Она немного посмеялась, покачала головой:
— Господи, как ты мне нравишься. Как сильно ты мне нравишься.
— Ты слишком мало меня знаешь, — сказал я.
Она снова уставилась в окно и промолчала всю оставшуюся дорогу. Я не сумел изложить все это нужными словами. Наверное, Сьюз сможет. А если нет — никто не сможет.
Мы приехали в мотель чуть позже десяти и нашли Сьюзен в кофейной, где она пила кофе и читала «Нью-Йорк таймс».
— Все нормально? — спросила она.
— Да, как и должно быть.
— Он предупредил одного из них, — сказала Пам Шепард. — И тому удалось скрыться.
Сьюзен вопросительно посмотрела на меня:
— Хоук?
— Вы в этом что-нибудь понимаете? — спросила Пам Шепард.
— Возможно.
— Я не понимаю.
— И я готова поспорить, что он не представил вам соответствующих объяснений, верно? — спросила Сьюзен.
— Едва ли.
— А в основном все прошло удачно? — спросила Сьюзен.
Я кивнул.
— Вы возвращаетесь домой, Пам?
— Вероятно, да.
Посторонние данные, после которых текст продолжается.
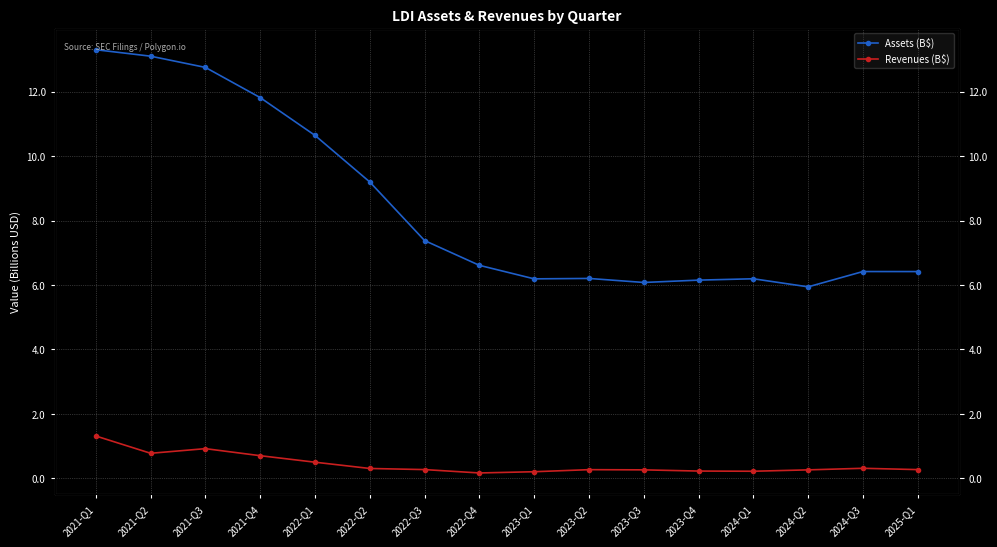

How many interior local peaks does the Assets (B$) series have?

3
Еще не задумывалась об этом по-настоящему. Но вот я здесь, всего в полумиле от дома. Вероятно, я возвращаюсь.
— Хорошо.
— Я позвоню Харву, — сказал я. — Быть может, предложу ему присоединиться к нам, чтобы мы могли все обговорить, а потом Сьюз побеседует с вами немного.
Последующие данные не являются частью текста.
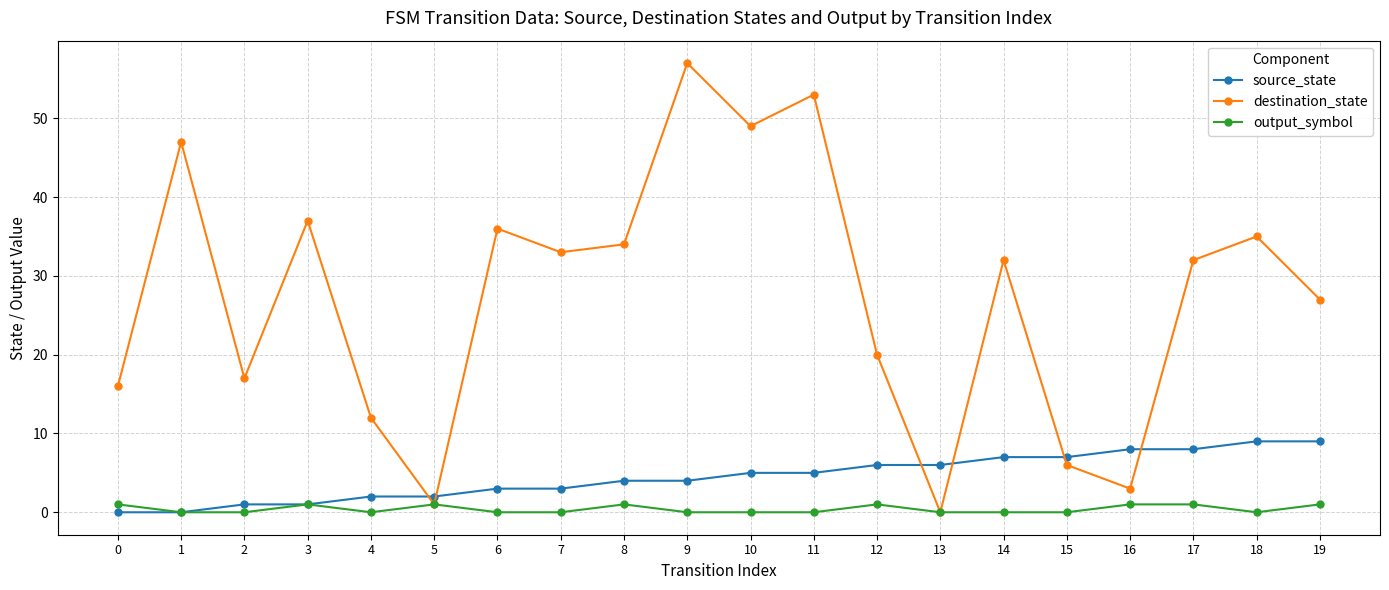

What are all the series names shown in the legend?

source_state, destination_state, output_symbol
— Да, — сказала она. — Я очень боюсь встречи с ним. Хочу увидеть его вместе с вами и без детей.
Я вернулся в номер, позвонил Шепарду и рассказал ему обо всем, что произошло. Через десять минут он появился. Я встретил его в фойе.
— Пауэрс в тюрьме? — спросил он.
— Думаю, еще нет, — ответил я, взглянув на часы. — К настоящему моменту они завели на него дело, его адвокат договаривается о залоге, Кинг сидит в приемной и ждет того момента, когда сможет отправиться домой.
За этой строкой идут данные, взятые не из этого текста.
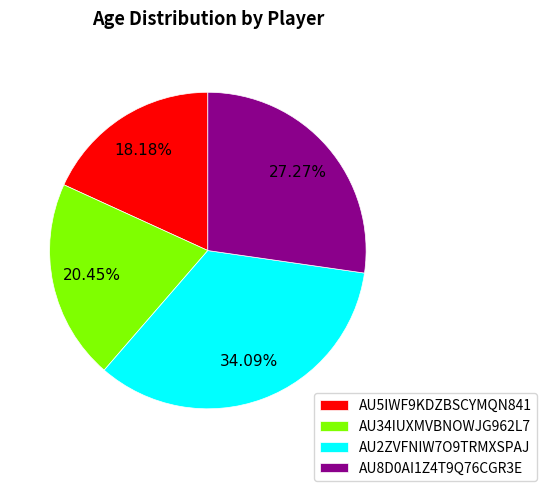

How many slices are in this pie chart?

4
— Боже праведный, — произнес Шепард. — Ты хочешь сказать, что он окажется на свободе, зная, кто подставил его?
— Иногда жизнь бывает такой сложной, — сказал я.
— Но, Бога ради, разве он не станет разыскивать нас? Ты не говорил мне, что его отпустят под залог. Он будет нас преследовать. Узнает, что мы его обманули, и придет.
— Если бы я сказал тебе, ты не согласился бы. За тобой он не придет.
— Они что, с ума спятили, отпускать такого человека под залог? У тебя нет никакого права так распоряжаться моей жизнью.
— Он не станет преследовать тебя, Шепард. Тебя в кофейной ждет жена.
— Господи, как она?
— В порядке.
— Нет, я имею в виду ее психическое состояние? Что она говорила обо мне? Сказала, что вернется домой?
— Она сидит в кофейной с моей подругой Сьюзен Силверман. Она захотела увидеть тебя и пожелала, чтобы мы присутствовали при этом, а как ей следует поступить, решите вы сами. На данный момент, как мне кажется, она планирует остаться дома. Так что не испорти все.